• [Task description]: Below are records; reproduce exactly the lines from the one that has "Amendes perçues (M$), CODE" through the one that has "Montant des amendes (M$), LOI SUR LA SANTÉ", ends included, and nothing more.

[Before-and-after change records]

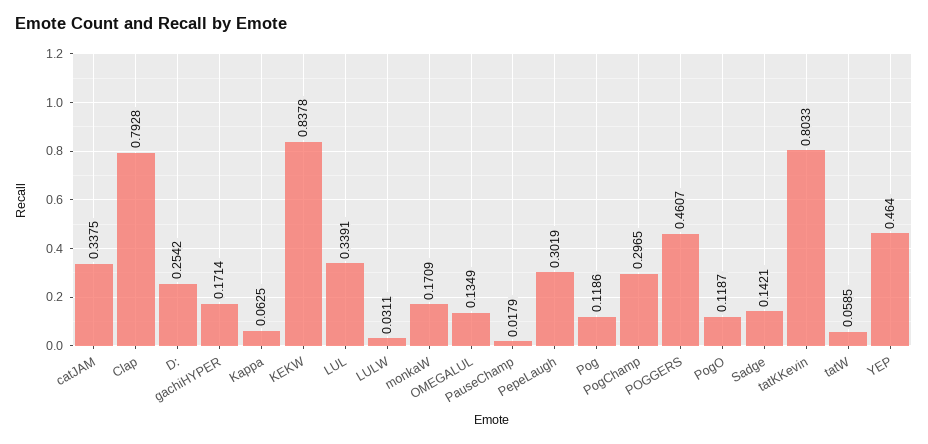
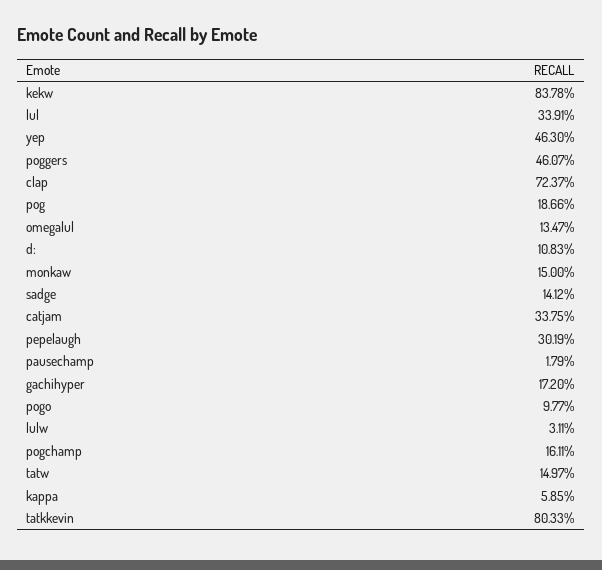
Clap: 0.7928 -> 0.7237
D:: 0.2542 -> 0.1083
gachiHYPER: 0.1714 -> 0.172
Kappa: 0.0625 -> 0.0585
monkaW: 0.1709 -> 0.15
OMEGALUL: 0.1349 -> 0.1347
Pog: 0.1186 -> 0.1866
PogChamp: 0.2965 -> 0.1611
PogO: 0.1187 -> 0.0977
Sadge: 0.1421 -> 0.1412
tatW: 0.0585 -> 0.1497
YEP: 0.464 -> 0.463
==
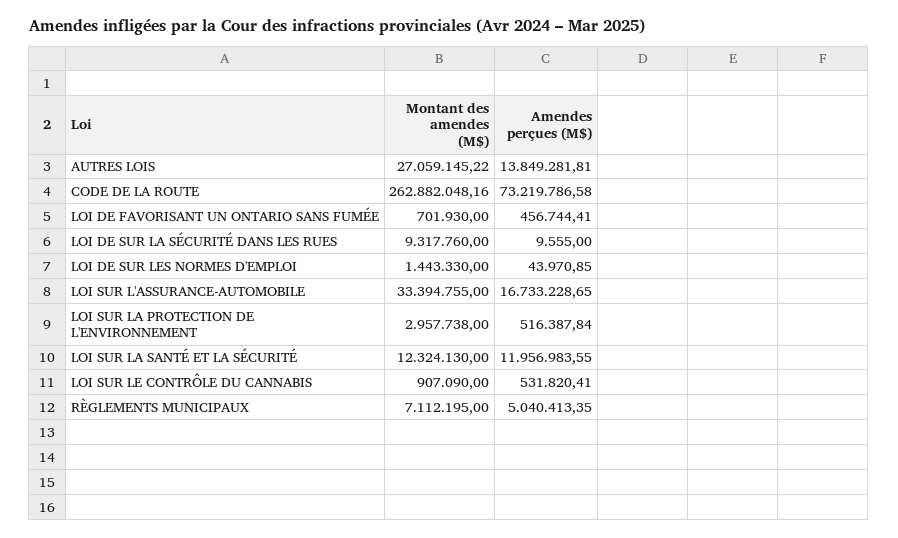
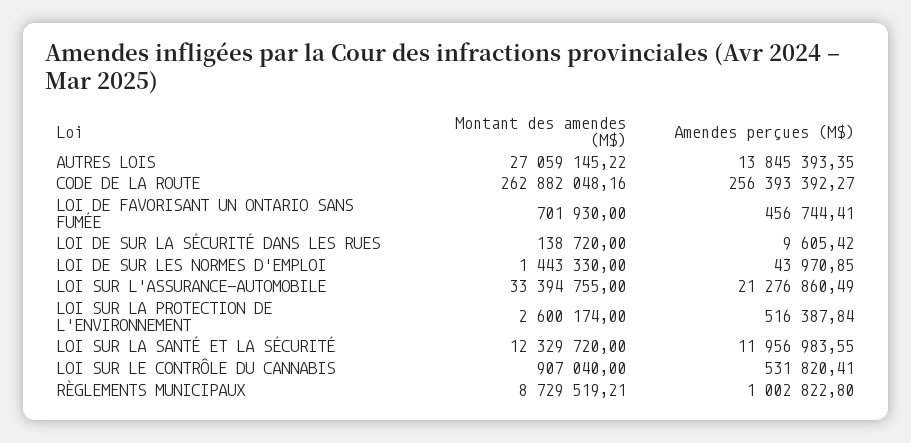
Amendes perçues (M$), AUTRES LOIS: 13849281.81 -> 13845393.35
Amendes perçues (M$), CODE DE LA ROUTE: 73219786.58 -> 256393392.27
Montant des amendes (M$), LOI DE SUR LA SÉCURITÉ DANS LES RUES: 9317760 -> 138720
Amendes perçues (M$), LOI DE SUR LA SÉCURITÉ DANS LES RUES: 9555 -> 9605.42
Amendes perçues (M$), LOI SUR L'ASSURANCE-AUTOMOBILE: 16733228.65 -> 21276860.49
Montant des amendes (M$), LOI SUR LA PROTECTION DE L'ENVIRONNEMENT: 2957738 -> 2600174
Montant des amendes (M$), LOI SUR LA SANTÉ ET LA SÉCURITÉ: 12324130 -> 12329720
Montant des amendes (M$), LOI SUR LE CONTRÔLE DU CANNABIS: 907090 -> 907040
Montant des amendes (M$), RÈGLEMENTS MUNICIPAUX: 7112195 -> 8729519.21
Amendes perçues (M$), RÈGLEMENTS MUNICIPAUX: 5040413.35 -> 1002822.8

• [Your solution]:
Amendes perçues (M$), CODE DE LA ROUTE: 73219786.58 -> 256393392.27
Montant des amendes (M$), LOI DE SUR LA SÉCURITÉ DANS LES RUES: 9317760 -> 138720
Amendes perçues (M$), LOI DE SUR LA SÉCURITÉ DANS LES RUES: 9555 -> 9605.42
Amendes perçues (M$), LOI SUR L'ASSURANCE-AUTOMOBILE: 16733228.65 -> 21276860.49
Montant des amendes (M$), LOI SUR LA PROTECTION DE L'ENVIRONNEMENT: 2957738 -> 2600174
Montant des amendes (M$), LOI SUR LA SANTÉ ET LA SÉCURITÉ: 12324130 -> 12329720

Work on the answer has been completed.